There are clear warning signs -- and possibly starker undisclosed intelligence -- to support the possibility of an attack. Perhaps ensuring your allies are aware and ready for it is better than staying silent and seeming unprepared.
But by sounding the alarm so loudly, the White House has given Putin a choice: Act now, or make it seem like you gave in to pressure from the West.
And surely that is something that would be tough for the Russian leader, who believes his country was starkly humiliated at the end of the Soviet Union, to take?
Forcing him to make such a choice cannot have seemed the best option to CIA head and former US ambassador to Moscow, Bill Burns, or the other students of Russia policy in the Biden White House. You have to hope they know something everyone else does not.
Have they calculated -- or learned -- that Putin simply cannot afford to invade Ukraine again? Or have they determined that the invasion is inevitable?
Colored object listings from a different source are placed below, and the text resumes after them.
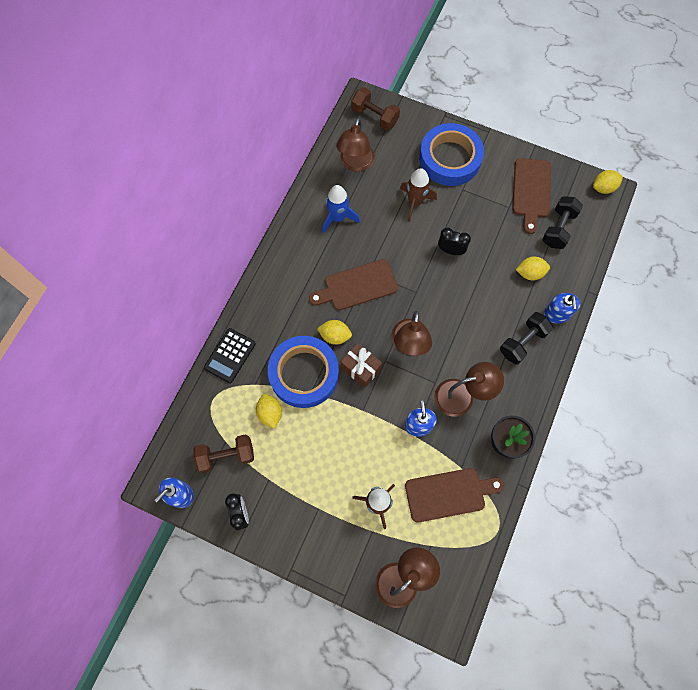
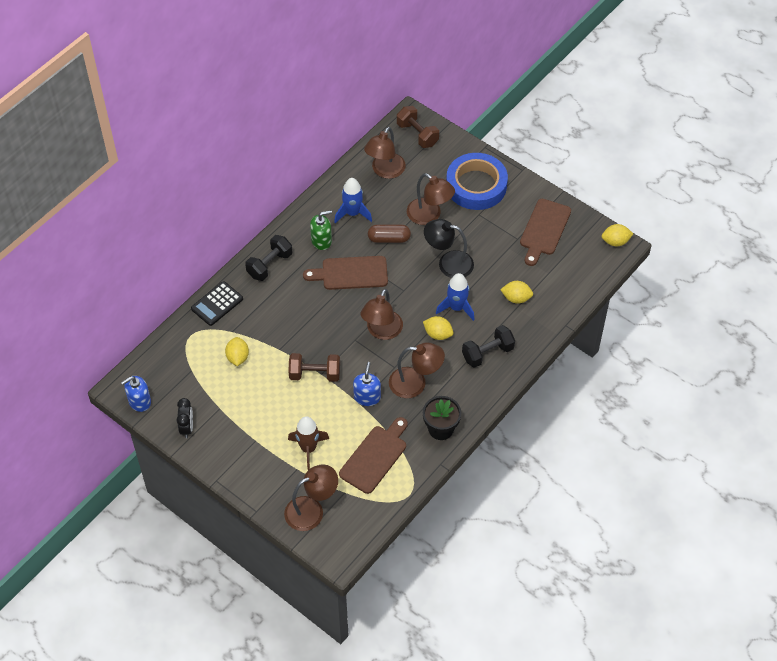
camera: 15 degrees right, 15 degrees down
brown dumbbell [193,434,254,473] -> brown dumbbell moved to [288,353,340,382]
blue tape [268,336,339,408] -> none
yellow lemon [317,320,352,345] -> yellow lemon moved to [423,316,454,340]
brown gift [341,343,382,388] -> none
brown rocket [400,168,437,221] -> brown lamp [407,173,455,225]
brown cutting board [405,468,504,522] -> brown cutting board turned 60 degrees counterclockwise [339,417,408,494]
black clock [438,228,471,255] -> black lamp [424,219,474,278]
black dumbbell [542,196,583,249] -> black dumbbell moved to [245,235,292,281]
blue soap dispenser [544,293,580,324] -> none
none -> green soap dispenser [310,210,332,250]
none -> brown capsule [368,224,411,243]
none -> blue rocket [436,273,475,321]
If there is any doubt, this US operation to raise awareness of the risk could tip the scales and force Russia to do something it probably knows will end badly.
And so now -- given the non-starters Russia requested at its talks with the US in Geneva and the apparent stalling, if not collapse, of those negotiations -- Ukraine is stuck, facing an appalling eight week-wait while the ice remains hard enough to allow tanks to roll across the Russian border. After that the mud will set in, and along with it another summer of mild tension.
Perhaps the long-term gain of these months of febrile speculation and shrill panic will be judged to be shoring up NATO and Europe against the threat of Russia, and proving to Moscow that the costs of any further adventurism would be unpalatable, or at least met with a united front.
Perhaps the Biden administration simply wanted to show Russia that the US is back in Europe, reversing the Trump years' cosiness with Moscow.
But Ukraine, which has already endured the loss of more than 10,000 people in this war, has found itself at the center of a high-stakes game of brinkmanship, with the US-Russia relationship front and center. People are once more paying attention to its plight, but it risks looking like an afterthought, trapped in the middle as Washington and Moscow duke it out.
Putin has the global attention and US engagement he perhaps craves. But with the chips laid down, all in, this huge diplomatic gamble risks a major land war in Europe.